JAKARTA. Dua perusahaan petrokimia besar Mitshubishi Petrochemicals dan Samsung Chemicals berminat menjajaki investasi di Indonesia pada tahun ini. Dengan total nilai investasi US$ 1 miliar. Namun, rencana itu tak semulus perkiraan. Sebab, realisasi investasi kedua perusahaan multinasional itu terkendala masalah jaminan bahan baku dan pasokan listrik. Alhasil, realisasi rencana investasi itu akan molor dari jadwal di tahun ini.Seperti diketahui, Mitsubishi Petrochemicals tengah mengkaji kelayakan pembangunan pabrik petrokimia berteknologi gasifikasi batubara senilai US$ 500 juta di Bontang, Kalimantan Timur. Sedangkan Samsung Chemicals menjajaki kerjasama pembangunan pabrik aromatik dengan PT Trans Pacific Petrochemical Indotama (TPPI) senilai US$ 500 juta di Tuban, Jawa Timur. ”Memang ada sejumlah investor asing yang sedang menjajaki investasi.
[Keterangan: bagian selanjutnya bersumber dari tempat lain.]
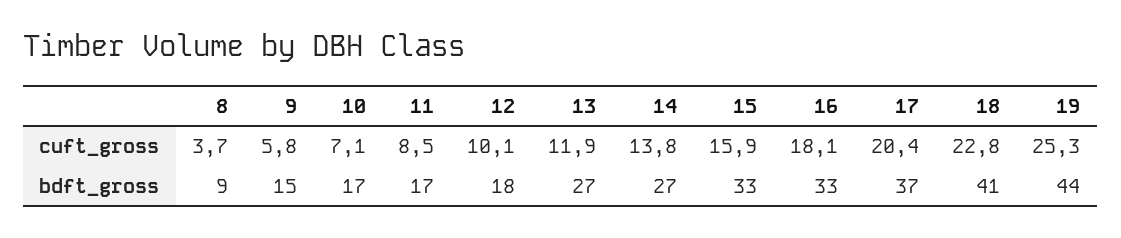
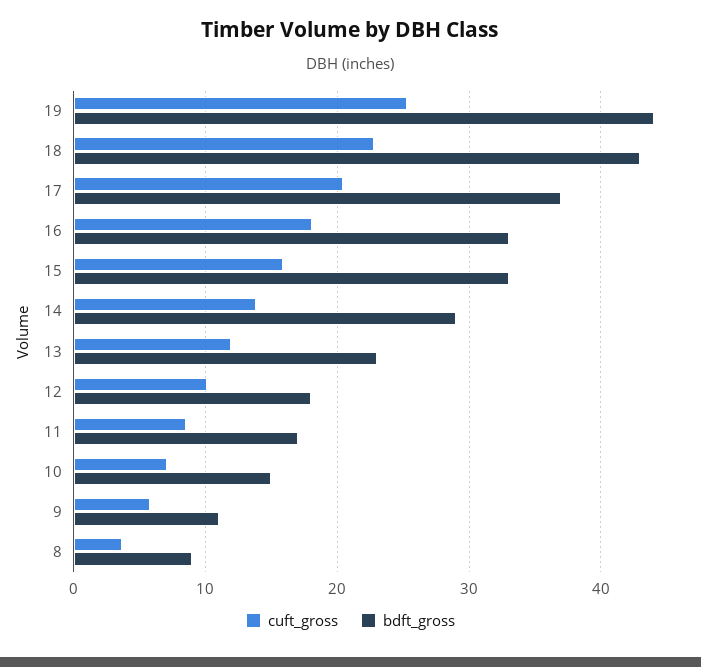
bdft_gross, 9: 15 -> 11
bdft_gross, 10: 17 -> 15
bdft_gross, 13: 27 -> 23
bdft_gross, 14: 27 -> 29
bdft_gross, 18: 41 -> 43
Depperin akan mengkoordinasikan kebutuhan bahan baku dan pasokan listrik yang saat ini masih menjadi kendala,” kata Direktur Jenderal Industri Agro dan Kimia Departemen Perindustrian (Depperin) Benny Wachjudi, kemarin (20/8). Padahal, Benny bilang, investasi industri petrokimia sangat menjanjikan. Sebab, kebutuhan produk petrokimia terutama dari hulu masih sangat besar, mengingat keterbatasan pasokannya di dalam negeri. Selama ini, kebutuhan produk petrokimia seperti etilena dan propilena masih dipasok dari impor berbagai negara. Sebab itu, investasi baru di sektor petrokimia hulu sangat menjadi kebutuhan nasional. Pada 2008 nilai investasi sektor petrokimia hulu dan hilir di dalam negeri mencapai US$ 7,4 miliar.